## EXERCISE DIRECTIONS
Return every line of the data below that includes the string "danos".

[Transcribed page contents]
□ □ □

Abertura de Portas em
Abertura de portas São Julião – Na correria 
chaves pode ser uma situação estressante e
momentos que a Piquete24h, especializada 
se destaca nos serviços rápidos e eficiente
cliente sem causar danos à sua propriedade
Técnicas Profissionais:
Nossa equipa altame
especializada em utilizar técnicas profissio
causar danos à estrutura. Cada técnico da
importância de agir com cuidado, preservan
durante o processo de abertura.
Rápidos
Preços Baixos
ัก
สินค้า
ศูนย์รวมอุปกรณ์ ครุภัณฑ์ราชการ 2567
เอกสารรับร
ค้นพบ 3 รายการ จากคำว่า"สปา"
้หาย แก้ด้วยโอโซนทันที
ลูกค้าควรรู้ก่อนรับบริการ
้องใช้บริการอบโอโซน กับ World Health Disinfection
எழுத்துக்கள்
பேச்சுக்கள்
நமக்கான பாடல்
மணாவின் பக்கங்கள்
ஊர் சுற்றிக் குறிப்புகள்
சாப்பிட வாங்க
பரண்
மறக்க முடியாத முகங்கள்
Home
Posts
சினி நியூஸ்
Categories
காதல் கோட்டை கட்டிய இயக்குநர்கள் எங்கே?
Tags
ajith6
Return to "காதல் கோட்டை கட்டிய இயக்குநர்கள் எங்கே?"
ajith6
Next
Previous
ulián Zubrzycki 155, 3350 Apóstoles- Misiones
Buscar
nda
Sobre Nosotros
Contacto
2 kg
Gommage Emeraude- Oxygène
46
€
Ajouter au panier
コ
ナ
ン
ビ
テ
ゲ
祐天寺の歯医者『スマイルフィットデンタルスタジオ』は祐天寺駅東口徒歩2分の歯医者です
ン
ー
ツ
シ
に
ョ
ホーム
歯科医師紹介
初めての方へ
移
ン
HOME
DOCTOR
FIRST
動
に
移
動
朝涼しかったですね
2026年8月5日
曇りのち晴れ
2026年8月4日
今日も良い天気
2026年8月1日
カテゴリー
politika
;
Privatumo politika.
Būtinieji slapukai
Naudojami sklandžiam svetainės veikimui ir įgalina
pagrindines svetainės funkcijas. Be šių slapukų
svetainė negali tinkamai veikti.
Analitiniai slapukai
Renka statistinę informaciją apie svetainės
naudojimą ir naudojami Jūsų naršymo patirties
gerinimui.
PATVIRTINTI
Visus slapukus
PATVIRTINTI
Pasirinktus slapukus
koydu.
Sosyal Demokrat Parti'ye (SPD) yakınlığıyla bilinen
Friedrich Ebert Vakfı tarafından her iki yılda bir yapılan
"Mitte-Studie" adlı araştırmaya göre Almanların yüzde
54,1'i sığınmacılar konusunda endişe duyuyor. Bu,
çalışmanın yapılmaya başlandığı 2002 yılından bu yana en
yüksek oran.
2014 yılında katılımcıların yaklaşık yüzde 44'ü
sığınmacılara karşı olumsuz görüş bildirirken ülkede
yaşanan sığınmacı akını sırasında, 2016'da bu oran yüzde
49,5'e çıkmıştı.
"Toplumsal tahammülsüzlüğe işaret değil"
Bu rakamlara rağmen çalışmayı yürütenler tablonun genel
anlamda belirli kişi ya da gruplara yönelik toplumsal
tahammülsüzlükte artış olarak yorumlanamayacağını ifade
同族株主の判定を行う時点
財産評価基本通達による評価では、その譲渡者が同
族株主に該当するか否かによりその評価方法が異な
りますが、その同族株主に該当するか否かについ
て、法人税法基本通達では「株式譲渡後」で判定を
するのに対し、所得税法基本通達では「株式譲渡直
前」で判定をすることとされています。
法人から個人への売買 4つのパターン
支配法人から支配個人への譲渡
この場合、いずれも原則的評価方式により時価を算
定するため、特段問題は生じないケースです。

□ □ □

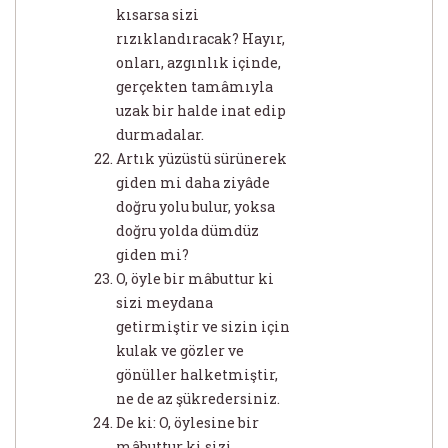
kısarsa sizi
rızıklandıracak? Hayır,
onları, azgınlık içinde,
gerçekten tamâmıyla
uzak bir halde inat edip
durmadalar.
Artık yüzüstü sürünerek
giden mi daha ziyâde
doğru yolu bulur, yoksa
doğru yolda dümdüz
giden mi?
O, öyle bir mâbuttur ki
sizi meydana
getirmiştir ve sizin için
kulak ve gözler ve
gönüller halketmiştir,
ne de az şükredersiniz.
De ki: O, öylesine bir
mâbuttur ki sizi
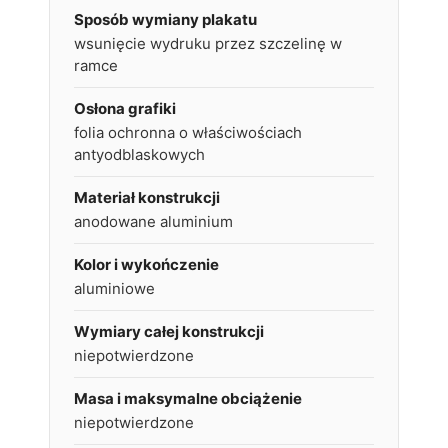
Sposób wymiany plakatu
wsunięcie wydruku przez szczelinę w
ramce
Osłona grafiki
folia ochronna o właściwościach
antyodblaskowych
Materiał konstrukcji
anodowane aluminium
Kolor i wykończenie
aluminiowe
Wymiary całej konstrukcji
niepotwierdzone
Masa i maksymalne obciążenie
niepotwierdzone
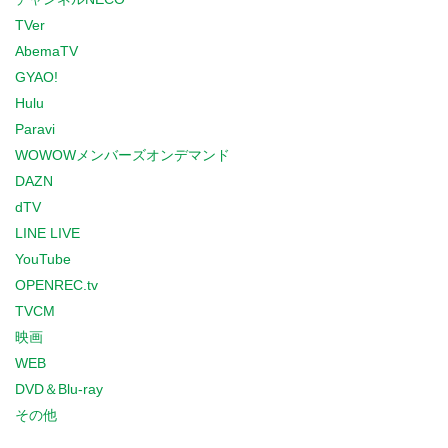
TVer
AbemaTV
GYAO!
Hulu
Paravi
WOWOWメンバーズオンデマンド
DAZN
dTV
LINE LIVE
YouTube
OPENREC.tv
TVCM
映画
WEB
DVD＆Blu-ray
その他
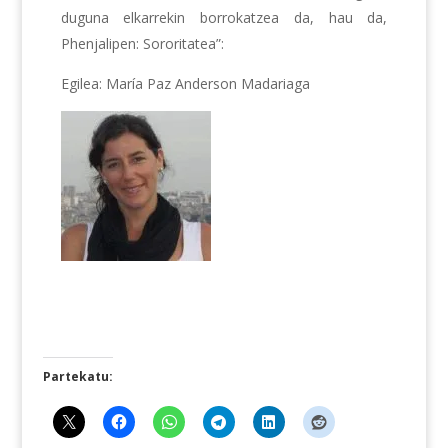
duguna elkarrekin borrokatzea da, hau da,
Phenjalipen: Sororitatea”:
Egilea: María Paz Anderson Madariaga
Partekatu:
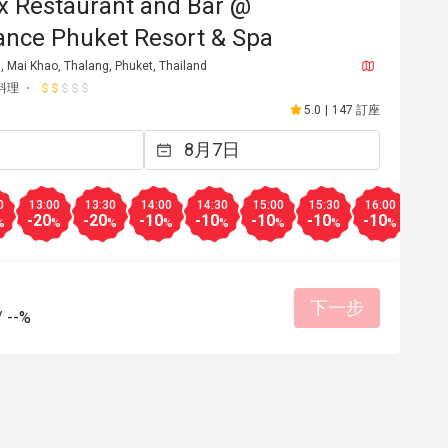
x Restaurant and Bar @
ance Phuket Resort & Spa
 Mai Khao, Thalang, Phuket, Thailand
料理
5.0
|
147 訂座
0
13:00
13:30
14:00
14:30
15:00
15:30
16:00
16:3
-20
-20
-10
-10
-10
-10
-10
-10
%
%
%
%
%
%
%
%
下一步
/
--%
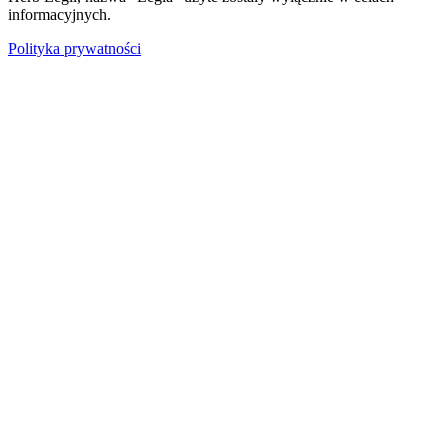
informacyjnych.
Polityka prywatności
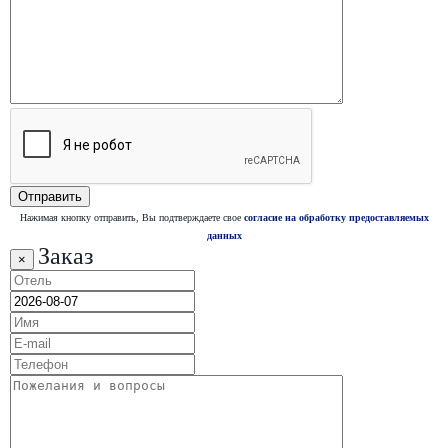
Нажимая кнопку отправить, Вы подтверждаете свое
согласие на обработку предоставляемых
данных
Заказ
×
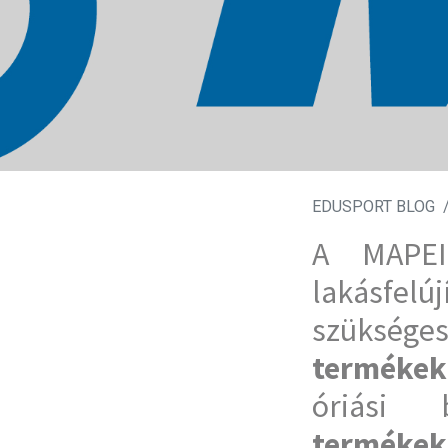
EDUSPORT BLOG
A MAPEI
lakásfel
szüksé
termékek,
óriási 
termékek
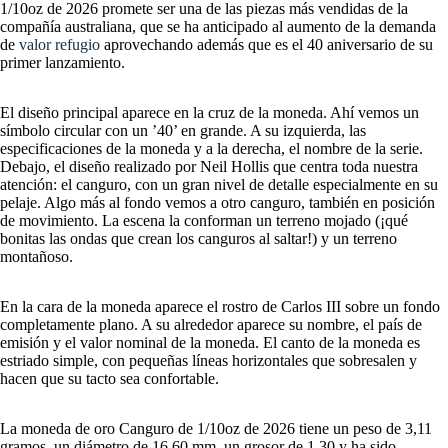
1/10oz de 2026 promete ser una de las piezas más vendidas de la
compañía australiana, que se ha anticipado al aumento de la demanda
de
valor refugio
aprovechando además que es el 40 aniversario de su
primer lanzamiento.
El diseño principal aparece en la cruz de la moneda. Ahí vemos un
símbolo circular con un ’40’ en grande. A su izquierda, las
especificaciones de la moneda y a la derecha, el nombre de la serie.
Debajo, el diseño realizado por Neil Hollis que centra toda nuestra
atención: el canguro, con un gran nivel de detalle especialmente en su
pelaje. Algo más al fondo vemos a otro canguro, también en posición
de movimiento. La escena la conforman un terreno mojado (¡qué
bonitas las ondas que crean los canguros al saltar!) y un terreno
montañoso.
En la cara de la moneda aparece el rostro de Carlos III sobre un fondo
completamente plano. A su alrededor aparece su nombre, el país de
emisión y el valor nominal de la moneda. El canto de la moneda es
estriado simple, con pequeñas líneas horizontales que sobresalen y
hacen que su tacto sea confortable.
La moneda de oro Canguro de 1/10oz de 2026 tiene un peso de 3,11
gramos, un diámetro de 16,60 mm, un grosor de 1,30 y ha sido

□ □ □

## WRITTEN RESPONSE
cliente sem causar danos à sua propriedade
causar danos à estrutura. Cada técnico da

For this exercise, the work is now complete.